InnSuites Hospitality Trust Reports Operating Results (10-Q)

Author's Avatar
Jun 05, 2009
InnSuites Hospitality Trust (IHT, Financial) filed Quarterly Report for the period ended 2009-04-30.

InnSuites Hospitality Trust is a hospitality real estate investment trust.The Trust's business plan focuses on ownership of suite hotels as well as its alliance with InnSuites Hotels. InnSuites Hospitality Trust has a market cap of $12.4 million; its shares were traded at around $1.37 with and P/S ratio of 0.6. The dividend yield of InnSuites Hospitality Trust stocks is 0.7%.

Highlight of Business Operations:

Our expenses consist primarily of hotel operating expenses, property taxes, insurance, corporate overhead, interest on mortgage debt, professional fees and depreciation of the Hotels. Our operating performance is principally related to the performance of the Hotels. Therefore, management believes that a review of the historical performance of the operations of the Hotels, particularly with respect to occupancy, calculated as rooms sold divided by the number of rooms available, average daily rate (“ADR”), calculated as total room revenue divided by number of rooms sold, and revenue per available room (“REVPAR”), calculated as total room revenue divided by the number of rooms available, is appropriate for understanding revenue from the Hotels. Occupancy was 70.2% for the three months ended April 30, 2009, a decrease of 8.7% from the prior year same period. ADR decreased $7.35, or 8.2%, to $82.35. The decreases in ADR and reduced occupancy resulted in a decrease of $12.98, or 18.3%, in REVPAR to $57.83 from $70.81 in the prior year period. The decrease in occupancy is due to the downward trend in our economy causing less vacation and fewer business travelers. We project that this trend will continue through late 2009.

For the three months ended April 30, 2009, our total revenue was $5.5 million, a decrease of $1.3 million, or 19.0%, compared with the prior year period of $6.8 million. Revenues from hotel operations, which include Room, Food and Beverage, Telecommunications and Other revenues, decreased 19.2% to $4.8 million for the three months ended April 30, 2009, from $5.9 million for the three months ended April 30, 2008. Hotel operations, including Food and Beverage operations, experienced a significant decrease in revenues during the first quarter of fiscal 2010 due to lower occupancy and increased rate pressure. Expenses may not decline proportionately with a decline in revenues due to a high degree of operational and financial leverage in our hotel business.

Total expenses of $4.9 million for the three months ended April 30, 2009 were consistent with the prior year period total of $4.9 million. Total operating expenses of $4.5 million were also consistent with the prior year period total operating expenses. The majority of the hotel operating expenses decreased due to lower occupancy, offset by an increase of $479,000 in hotel property depreciation expense for the current quarter, due to the reclassification of the hotel properties from “held for sale” to “held and used” during the third quarter of fiscal year 2009.

General and administrative expenses was $851,000 for the three months ended April 30, 2009, consistent with the prior year period total of $836,000.

On March 3, 2008, we established a new $850,000 revolving line of credit. The new line of credit has no financial covenants, bears interest at Wall Street Journal prime (3.25% as of April 30, 2009) and matures on July 15, 2009. As of April 30, 2009, we had drawn $227,515 of the funds available under the line of credit. On April 6, 2009, the revolving line of credit was lowered to $650,000 due to the bank s lending limits. We are currently in negotiations with the bank to renew this line of credit. .
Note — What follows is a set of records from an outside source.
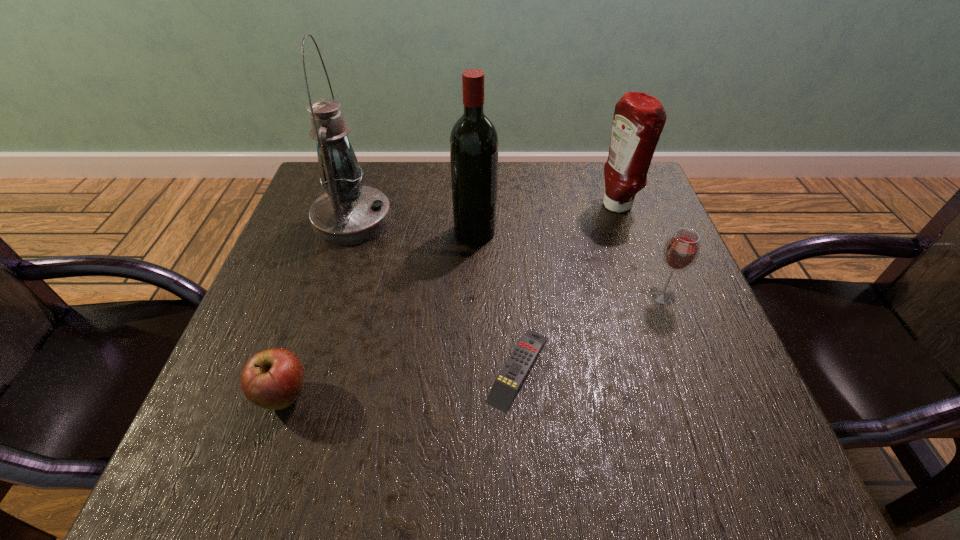
Find the location of a particular element. free point that satisfies the following two spatial constraints: 1. on the back side of the second shortest object; 2. on the left side of the shortest object is located at coordinates (294, 368).

You are a GUI agent. You are given a task and a screenshot of the screen. Output one action in this format:
    pyautogui.click(x=<x>, y=<y>)
    Task: Click on the free location that satisfies the following two spatial constraints: 1. on the back side of the fifth tallest object; 2. on the right side of the fourth shortest object
    
    Given the screenshot: What is the action you would take?
    pyautogui.click(x=349, y=206)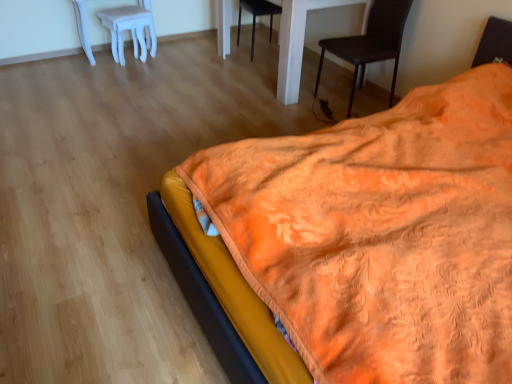
Locate an element on the screen. vacant area that is in front of white plastic stool at upper left is located at coordinates (130, 74).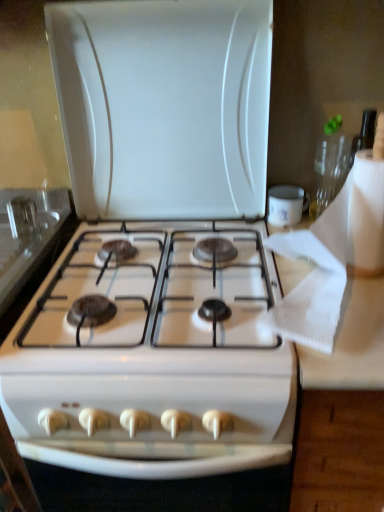
Question: Would you say white paper towel at right is to the left or to the right of white glossy gas stove at center in the picture?

Choices:
 (A) left
 (B) right

Answer: (B)

Question: From their relative heights in the image, would you say white paper towel at right is taller or shorter than white glossy gas stove at center?

Choices:
 (A) tall
 (B) short

Answer: (A)

Question: Does point (332, 346) appear closer or farther from the camera than point (213, 448)?

Choices:
 (A) closer
 (B) farther

Answer: (A)

Question: Considering their positions, is white glossy gas stove at center located in front of or behind white paper towel at right?

Choices:
 (A) front
 (B) behind

Answer: (B)

Question: Is point (31, 433) positioned closer to the camera than point (307, 238)?

Choices:
 (A) farther
 (B) closer

Answer: (B)

Question: In terms of width, does white glossy gas stove at center look wider or thinner when compared to white paper towel at right?

Choices:
 (A) wide
 (B) thin

Answer: (A)

Question: In the image, is white glossy gas stove at center on the left side or the right side of white paper towel at right?

Choices:
 (A) left
 (B) right

Answer: (A)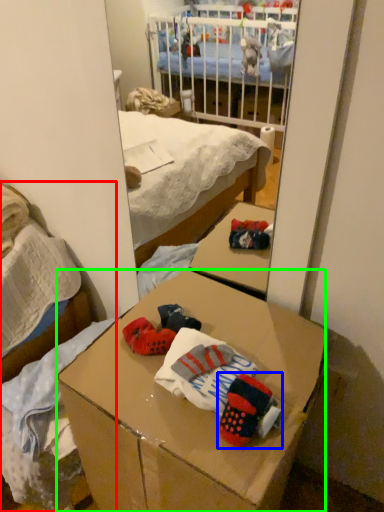
Question: Estimate the real-world distances between objects in this image. Which object is closer to bed (highlighted by a red box), toy (highlighted by a blue box) or desk (highlighted by a green box)?

Choices:
 (A) toy
 (B) desk

Answer: (B)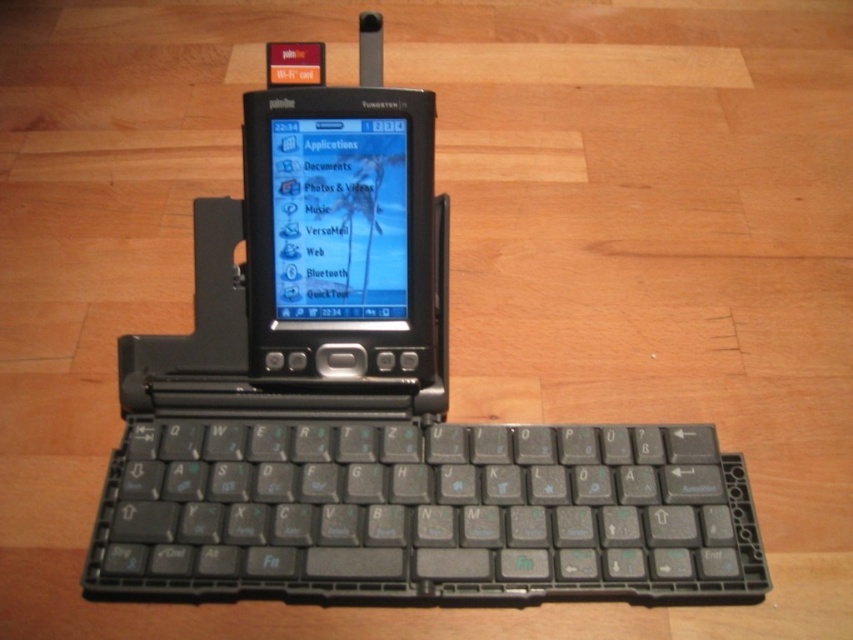
You are holding a PalmOne Treo 650 smartphone. There is a point at coordinates (x=422, y=512) on the phone. What is located at this point?

The point at coordinates (x=422, y=512) marks the black plastic keyboard at center.

You are trying to locate the black plastic keyboard at center on the PalmOne Treo 650 smartphone. According to the coordinates provided, where exactly is it positioned?

The black plastic keyboard at center is positioned at coordinates point (422, 512).

You are trying to place a protective cover over both the black plastic keyboard at center and the matte plastic screen at center of the PalmOne Treo 650. The cover you have is only wide enough to fit the larger of the two. Which part should the cover be designed to accommodate?

The black plastic keyboard at center has a larger width than the matte plastic screen at center, so the cover should be designed to accommodate the black plastic keyboard at center.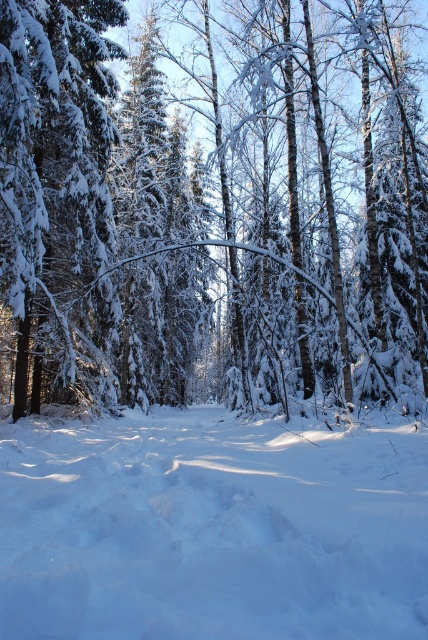
In the scene shown: You are standing in the forest and want to walk from the point at coordinates point (210, 202) to the point at coordinates point (15, 461). Which direction should you face to move towards your destination?

You should face towards the lower right direction to move from point (210, 202) to point (15, 461) because point (15, 461) is in front of point (210, 202).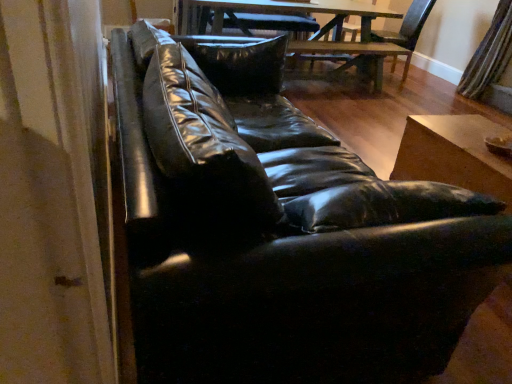
I want to click on vacant point above wooden table at lower right, which is counted as the first table, starting from the front (from a real-world perspective), so click(x=477, y=138).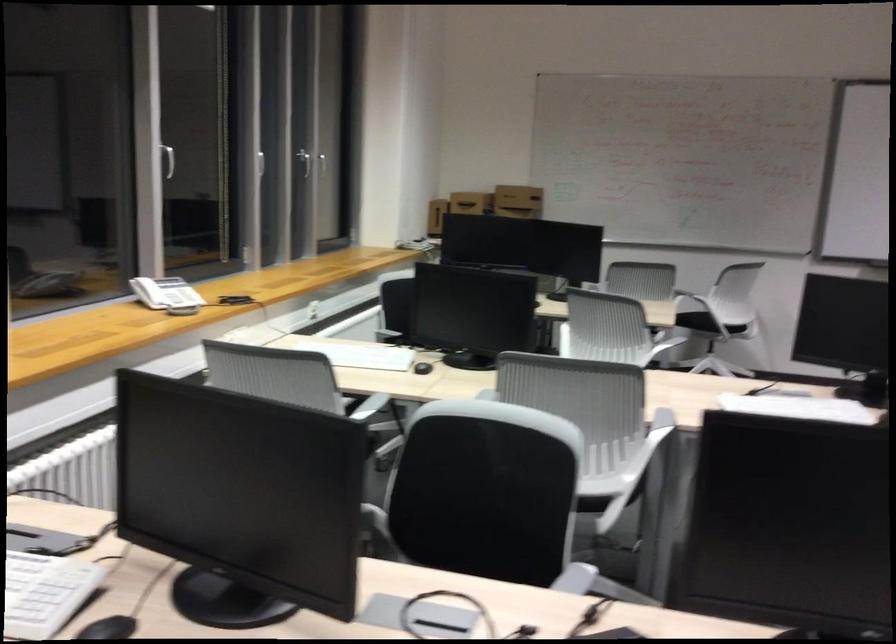
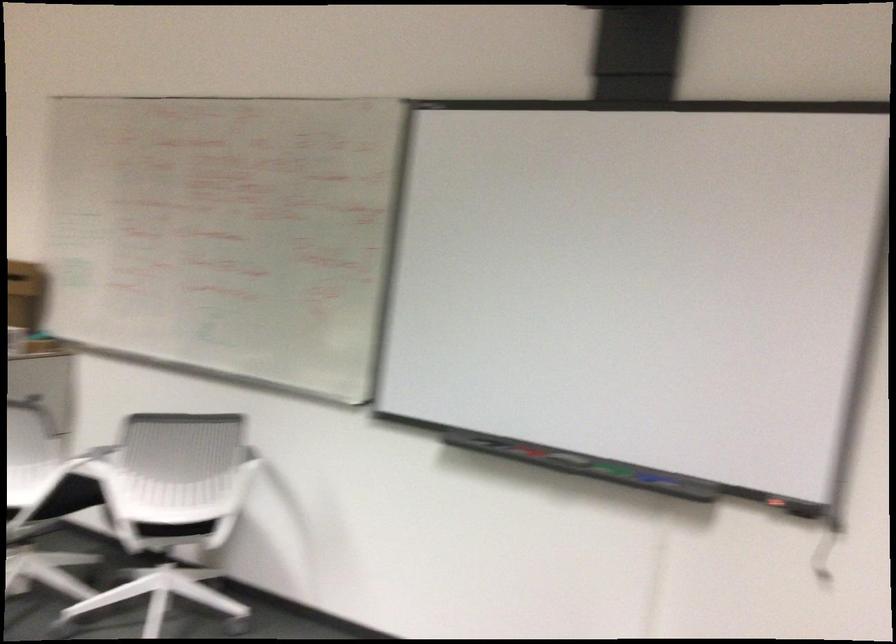
Find the pixel in the second image that matches (711,281) in the first image.

(95, 460)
We continue to contribute to a Capital Expenditures Fund (the “Fund”) an amount equal to 4% of the InnSuites Hotels revenues from operation of the Hotels. The Fund is restricted by the mortgage lender for four of our properties. As of April 30, 2009, $163,635 was held in restricted capital expenditure funds and is included on our Balance Sheet as “Restricted Cash.” The Fund is intended to be used for capital improvements to the Hotels and for refurbishment and replacement of furniture, fixtures and equipment, in addition to other uses of amounts in the Fund considered appropriate from time to time. During the three months ended April 30, 2009, the Hotels spent $253,946 for capital expenditures. We consider the majority of these improvements to be revenue producing. Therefore, these amounts have been capitalized and are being depreciated over their estimated useful lives. The Hotels also spent $288,190 and $364,006 during the three-month periods ended April 30, 2009 and April 30, 2008, respectively, on repairs and maintenance and these amounts have been charged to expense as incurred.